In November 2023, Russian forces infiltrated Ukrainian devices through a phishing operation targeting specific military personnel. By sending deceptive messages, they were able to access at least one device from a Ukrainian soldier, an investigation found. Ukraine’s counterintelligence services said that there have been over 1700 attempts to infiltrate the devices of Ukrainian defense forces.

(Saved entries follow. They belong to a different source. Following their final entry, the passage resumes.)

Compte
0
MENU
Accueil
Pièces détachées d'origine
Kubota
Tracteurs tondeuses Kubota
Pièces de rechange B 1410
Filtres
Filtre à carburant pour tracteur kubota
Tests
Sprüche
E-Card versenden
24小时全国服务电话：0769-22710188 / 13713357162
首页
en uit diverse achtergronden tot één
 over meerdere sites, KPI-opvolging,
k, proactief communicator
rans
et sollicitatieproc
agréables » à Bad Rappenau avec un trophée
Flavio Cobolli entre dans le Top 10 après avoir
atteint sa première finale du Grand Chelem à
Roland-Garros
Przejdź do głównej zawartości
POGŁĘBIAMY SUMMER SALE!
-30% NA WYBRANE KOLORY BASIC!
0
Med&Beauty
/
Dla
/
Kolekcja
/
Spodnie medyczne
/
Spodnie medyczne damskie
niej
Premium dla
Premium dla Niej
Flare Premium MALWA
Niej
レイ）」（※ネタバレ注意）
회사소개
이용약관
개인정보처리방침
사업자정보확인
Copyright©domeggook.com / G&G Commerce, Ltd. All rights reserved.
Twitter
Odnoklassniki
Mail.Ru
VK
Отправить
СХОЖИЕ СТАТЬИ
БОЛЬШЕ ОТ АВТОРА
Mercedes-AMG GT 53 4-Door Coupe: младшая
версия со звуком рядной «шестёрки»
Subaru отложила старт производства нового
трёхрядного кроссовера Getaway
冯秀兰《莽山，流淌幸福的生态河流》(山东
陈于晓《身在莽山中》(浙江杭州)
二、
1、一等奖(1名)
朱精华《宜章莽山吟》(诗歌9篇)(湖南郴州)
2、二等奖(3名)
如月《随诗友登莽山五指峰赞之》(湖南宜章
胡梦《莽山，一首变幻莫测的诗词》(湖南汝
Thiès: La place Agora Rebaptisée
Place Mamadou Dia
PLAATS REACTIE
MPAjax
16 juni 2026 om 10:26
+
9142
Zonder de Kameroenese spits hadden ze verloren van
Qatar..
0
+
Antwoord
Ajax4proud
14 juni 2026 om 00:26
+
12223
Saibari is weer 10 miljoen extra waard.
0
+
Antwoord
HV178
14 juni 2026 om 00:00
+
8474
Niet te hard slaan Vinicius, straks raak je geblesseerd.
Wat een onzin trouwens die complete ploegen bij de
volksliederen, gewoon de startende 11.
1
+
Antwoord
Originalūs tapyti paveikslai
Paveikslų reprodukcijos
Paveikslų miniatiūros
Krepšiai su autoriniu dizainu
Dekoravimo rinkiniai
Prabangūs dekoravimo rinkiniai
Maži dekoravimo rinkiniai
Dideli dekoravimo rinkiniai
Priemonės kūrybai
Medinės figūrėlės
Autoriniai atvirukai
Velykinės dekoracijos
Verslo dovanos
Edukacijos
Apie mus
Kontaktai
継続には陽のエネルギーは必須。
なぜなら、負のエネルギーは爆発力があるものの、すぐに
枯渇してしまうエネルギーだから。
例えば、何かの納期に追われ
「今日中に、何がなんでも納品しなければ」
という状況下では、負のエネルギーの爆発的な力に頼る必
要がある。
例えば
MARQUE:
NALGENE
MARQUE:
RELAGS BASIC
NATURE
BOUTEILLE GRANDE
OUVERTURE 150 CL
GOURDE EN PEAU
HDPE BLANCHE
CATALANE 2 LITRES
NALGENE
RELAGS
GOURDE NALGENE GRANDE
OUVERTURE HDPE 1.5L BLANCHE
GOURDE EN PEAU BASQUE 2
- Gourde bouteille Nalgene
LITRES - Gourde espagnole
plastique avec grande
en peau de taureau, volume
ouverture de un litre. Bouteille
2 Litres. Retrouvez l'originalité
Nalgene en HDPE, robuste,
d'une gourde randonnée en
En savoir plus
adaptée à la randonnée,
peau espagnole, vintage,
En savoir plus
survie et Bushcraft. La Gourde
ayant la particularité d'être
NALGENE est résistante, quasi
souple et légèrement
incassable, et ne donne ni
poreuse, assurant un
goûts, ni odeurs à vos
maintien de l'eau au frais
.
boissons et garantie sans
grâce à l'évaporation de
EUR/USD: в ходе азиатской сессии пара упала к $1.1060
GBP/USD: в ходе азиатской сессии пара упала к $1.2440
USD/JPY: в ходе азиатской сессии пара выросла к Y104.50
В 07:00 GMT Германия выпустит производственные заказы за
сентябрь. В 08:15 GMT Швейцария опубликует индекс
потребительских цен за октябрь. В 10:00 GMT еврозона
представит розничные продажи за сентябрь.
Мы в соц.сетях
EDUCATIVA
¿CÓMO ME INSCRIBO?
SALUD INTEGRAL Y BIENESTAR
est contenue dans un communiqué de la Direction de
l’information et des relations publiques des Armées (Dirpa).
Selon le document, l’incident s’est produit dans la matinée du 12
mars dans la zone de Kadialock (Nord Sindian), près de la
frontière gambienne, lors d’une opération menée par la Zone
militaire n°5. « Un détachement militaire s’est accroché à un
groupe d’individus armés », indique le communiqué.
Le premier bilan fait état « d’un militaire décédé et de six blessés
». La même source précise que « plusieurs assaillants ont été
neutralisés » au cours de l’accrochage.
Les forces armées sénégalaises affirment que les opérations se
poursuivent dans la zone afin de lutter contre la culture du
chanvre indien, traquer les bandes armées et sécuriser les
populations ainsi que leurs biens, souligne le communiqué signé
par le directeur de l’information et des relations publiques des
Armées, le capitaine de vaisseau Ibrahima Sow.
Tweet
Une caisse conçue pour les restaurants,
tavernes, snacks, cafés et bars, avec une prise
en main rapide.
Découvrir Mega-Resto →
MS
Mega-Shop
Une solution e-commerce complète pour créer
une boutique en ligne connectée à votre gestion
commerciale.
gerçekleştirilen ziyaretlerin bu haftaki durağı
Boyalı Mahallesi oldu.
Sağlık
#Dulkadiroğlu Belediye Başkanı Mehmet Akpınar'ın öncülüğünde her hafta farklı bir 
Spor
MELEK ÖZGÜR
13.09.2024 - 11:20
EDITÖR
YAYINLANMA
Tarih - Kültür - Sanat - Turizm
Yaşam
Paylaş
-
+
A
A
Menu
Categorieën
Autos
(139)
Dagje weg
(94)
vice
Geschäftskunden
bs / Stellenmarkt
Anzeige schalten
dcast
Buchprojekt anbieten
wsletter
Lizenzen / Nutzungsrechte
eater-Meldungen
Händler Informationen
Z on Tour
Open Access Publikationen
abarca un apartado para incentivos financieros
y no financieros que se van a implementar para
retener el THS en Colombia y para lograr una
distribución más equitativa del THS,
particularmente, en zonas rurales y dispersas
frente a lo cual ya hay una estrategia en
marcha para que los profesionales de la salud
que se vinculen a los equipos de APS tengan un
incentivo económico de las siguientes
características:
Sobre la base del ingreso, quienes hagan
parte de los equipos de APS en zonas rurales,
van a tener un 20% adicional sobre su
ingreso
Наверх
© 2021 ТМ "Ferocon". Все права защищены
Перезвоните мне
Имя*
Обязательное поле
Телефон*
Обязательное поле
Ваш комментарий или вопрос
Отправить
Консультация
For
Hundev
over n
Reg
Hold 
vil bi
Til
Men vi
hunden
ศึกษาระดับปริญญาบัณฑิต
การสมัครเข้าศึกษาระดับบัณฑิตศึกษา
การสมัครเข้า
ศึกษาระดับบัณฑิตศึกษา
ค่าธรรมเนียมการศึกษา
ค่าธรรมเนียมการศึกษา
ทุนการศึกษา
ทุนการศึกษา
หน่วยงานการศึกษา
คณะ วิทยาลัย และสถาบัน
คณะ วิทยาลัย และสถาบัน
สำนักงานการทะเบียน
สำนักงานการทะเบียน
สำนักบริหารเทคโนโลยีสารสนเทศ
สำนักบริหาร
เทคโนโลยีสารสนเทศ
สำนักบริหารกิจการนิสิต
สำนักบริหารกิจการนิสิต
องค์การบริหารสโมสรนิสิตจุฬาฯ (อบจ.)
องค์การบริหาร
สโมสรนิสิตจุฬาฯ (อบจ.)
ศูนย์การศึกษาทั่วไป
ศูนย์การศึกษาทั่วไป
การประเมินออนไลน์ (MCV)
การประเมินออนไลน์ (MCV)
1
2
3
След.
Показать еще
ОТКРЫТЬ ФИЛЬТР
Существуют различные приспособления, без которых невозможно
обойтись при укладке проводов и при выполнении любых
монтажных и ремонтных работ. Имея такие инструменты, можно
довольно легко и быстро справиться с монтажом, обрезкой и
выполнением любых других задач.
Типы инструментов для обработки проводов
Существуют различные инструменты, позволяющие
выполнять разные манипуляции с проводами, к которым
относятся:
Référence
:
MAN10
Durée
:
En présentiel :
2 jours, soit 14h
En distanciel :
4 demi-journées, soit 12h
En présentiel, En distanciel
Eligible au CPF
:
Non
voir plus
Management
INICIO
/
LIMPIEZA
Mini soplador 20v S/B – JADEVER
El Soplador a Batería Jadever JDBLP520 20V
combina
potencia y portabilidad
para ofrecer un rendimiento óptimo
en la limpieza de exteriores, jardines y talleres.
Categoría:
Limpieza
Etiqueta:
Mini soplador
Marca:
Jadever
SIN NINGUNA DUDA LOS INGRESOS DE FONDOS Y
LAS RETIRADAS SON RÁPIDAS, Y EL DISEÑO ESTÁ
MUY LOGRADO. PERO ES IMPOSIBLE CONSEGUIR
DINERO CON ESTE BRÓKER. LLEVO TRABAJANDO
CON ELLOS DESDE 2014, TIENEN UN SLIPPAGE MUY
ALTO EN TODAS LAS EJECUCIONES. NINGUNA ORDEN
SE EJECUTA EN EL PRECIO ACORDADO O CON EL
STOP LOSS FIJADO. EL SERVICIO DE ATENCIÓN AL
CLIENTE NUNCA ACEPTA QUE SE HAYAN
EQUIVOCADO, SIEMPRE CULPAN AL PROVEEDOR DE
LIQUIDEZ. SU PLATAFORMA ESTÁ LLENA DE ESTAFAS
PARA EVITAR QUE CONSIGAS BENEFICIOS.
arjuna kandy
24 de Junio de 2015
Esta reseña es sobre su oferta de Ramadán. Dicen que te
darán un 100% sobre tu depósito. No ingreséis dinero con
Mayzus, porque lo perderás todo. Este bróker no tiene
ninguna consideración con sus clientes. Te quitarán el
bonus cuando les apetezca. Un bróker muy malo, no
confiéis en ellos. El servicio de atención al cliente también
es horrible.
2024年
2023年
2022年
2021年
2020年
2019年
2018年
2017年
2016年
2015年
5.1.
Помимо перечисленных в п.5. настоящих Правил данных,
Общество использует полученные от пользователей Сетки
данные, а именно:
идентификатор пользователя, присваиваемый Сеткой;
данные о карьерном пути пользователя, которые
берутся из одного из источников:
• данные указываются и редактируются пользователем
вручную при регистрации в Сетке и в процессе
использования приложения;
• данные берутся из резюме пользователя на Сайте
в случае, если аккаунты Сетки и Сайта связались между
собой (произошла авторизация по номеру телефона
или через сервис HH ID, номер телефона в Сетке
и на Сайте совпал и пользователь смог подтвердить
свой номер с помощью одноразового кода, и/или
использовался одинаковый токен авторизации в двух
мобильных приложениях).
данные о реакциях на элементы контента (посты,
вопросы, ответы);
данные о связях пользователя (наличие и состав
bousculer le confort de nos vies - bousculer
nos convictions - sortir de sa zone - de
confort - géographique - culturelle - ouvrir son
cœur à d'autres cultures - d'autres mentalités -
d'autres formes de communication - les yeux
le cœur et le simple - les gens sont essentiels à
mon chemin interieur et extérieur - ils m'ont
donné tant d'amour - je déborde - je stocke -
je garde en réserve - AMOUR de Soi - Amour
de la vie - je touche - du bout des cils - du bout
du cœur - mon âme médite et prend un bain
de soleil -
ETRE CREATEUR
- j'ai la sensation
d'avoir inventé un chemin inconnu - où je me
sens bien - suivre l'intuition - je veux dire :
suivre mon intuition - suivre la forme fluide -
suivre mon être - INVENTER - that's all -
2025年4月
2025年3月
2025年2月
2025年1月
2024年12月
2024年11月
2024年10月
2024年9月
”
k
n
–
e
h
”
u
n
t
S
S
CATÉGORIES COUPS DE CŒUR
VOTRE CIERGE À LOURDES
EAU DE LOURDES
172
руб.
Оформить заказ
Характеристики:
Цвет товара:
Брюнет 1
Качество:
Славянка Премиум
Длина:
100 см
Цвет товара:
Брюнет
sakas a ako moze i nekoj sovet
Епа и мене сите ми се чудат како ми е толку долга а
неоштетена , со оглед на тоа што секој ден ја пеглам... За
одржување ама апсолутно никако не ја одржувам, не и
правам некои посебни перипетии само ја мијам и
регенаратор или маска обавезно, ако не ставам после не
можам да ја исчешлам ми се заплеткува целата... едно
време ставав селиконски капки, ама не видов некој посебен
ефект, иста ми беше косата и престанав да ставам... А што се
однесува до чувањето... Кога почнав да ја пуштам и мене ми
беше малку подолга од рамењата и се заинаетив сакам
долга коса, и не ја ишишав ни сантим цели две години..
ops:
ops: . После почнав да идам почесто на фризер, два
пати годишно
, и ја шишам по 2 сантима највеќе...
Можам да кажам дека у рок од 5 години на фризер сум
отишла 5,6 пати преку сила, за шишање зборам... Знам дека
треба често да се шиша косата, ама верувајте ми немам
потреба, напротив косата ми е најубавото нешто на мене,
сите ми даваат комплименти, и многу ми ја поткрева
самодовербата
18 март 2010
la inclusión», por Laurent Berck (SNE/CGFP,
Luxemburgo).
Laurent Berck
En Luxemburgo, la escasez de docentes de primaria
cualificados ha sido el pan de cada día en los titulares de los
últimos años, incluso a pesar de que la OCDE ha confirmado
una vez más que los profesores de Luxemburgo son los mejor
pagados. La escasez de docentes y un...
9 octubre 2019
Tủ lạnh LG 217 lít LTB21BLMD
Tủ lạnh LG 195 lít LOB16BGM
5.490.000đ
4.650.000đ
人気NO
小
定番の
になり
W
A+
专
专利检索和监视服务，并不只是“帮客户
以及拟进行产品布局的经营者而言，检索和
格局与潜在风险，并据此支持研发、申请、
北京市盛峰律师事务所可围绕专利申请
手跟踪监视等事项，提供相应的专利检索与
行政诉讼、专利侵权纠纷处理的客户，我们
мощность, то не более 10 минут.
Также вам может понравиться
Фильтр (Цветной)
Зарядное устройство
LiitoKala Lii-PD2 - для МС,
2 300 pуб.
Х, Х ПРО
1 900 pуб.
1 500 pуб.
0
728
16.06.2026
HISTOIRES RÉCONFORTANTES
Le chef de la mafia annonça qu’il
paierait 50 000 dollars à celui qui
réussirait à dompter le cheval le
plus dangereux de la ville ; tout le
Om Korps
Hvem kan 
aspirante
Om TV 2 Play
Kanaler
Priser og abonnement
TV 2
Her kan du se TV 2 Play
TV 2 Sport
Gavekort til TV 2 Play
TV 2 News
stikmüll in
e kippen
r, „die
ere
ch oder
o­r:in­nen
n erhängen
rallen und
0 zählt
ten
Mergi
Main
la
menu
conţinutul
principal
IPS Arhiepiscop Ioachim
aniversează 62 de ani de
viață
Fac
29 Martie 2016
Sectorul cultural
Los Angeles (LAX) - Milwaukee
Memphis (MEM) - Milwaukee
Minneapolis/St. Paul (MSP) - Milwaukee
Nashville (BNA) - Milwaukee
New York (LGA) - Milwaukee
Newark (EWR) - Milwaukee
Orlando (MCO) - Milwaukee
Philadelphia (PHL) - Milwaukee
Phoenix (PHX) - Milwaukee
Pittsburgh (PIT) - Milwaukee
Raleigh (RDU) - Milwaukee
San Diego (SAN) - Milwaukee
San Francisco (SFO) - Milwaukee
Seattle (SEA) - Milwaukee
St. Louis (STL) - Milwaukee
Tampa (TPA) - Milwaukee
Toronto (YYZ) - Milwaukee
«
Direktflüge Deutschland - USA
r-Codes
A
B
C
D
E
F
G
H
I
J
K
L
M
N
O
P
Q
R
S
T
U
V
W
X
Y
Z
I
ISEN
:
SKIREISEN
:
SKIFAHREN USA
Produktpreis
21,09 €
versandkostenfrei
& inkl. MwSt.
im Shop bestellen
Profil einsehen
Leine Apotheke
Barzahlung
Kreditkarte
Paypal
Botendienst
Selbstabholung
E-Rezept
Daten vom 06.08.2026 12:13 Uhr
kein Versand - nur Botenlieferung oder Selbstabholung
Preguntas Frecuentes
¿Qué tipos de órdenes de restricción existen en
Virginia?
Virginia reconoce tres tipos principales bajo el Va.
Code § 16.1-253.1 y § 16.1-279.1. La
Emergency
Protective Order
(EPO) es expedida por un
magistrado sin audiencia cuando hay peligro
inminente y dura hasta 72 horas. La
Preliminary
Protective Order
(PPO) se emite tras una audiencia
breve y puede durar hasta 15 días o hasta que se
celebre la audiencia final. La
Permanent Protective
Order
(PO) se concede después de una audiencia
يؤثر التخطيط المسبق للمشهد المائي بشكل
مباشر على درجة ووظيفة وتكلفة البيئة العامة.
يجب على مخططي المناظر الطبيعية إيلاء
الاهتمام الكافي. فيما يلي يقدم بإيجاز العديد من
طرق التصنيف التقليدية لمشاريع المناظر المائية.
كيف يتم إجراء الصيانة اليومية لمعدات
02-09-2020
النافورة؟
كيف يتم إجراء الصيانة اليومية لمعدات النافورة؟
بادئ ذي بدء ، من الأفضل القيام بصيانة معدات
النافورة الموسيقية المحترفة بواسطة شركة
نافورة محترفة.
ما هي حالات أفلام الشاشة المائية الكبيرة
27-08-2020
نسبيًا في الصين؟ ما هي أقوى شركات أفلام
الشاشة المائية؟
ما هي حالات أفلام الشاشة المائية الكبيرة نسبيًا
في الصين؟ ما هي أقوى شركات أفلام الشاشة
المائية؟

Ukraine’s former Security Service of Ukraine (SBU) cybersecurity chief, Illia Vitiuk, said that a compromised device revealed the precise date and location of a gathering of Ukrainian soldiers on the Signal messaging app. Shortly later, armed with this data, the Russians executed a missile strike on that location, killing up to 30 Ukrainian soldiers. However, a preliminary investigation also found that Russian drones were operating in the area and that soldiers ignored an air alert warning. This shows that it could have been a combination of both, the hacked data guiding the Russians to send drones to the area to verify the gathering and then launching a calculated strike.
The battlefield in Ukraine is not the only place where modern battlefields are being altered by social Media. North Korean hackers have been using artificial intelligence tools like ChatGPT, to conduct sophisticated attacks, there is no doubt that nation-states will use a tool like ChatGPT to influence the battlefield.
For example, such as in the case of fake Tinder women reaching out to Russian soldiers and extracting important intelligence, if either side can identify low-level soldiers on the battlefield, they can use AI to build a dossier or a profile on an individual and more easily trick them into revealing information.
Information harvesting and accidental revelation were found to be expounded upon when artificial intelligence was thrown into the mix.
AI and OSINT
Researchers from The Alan Turning Institute used AI agents to collect OSINT on a specified target and then the system was able to build a “dossier on an individual and permit users to ask questions about them.” In this case, the team evaluated llm_osint, which uses large language models (LLMs) to gather information from the internet and then can perform actions based on the gathered information. Using the tool, the researchers requested that a phishing email be built that could be sent to Alan Turing. They found the AI agents to be useful “from gathering sources to curate an initial draft of a dossier to helping develop personalized messages for targeted social engineering attacks.”
The resulting example phishing email was prolific and, to an unassuming soldier, can trick him into revealing all sorts of information about his unit, position, and other important details needed to conduct a missile strike.
The battlefield has expanded beyond the physical landscape to encompass the extensive, interconnected domain of the internet, where every click or post can have as much impact as a conventional military operation. The result is a complete disruption of what is currently understood as the status quo of warfare in the digital age.
Within this growing digitization of our societies, cybersecurity researchers expect phishing tactics and social media exploit attacks to grow exponentially in the future. In April 2024, POLITICO reported a deliberate campaign to compromise politicians, officials, and journalists working in the U.K. parliament. These individuals are being targeted with enticing personalized messages and explicit images, which appear to be part of a calculated effort to manipulate or coerce them into compromising situations, continuing to add to the fear and loathing of modern warfare online.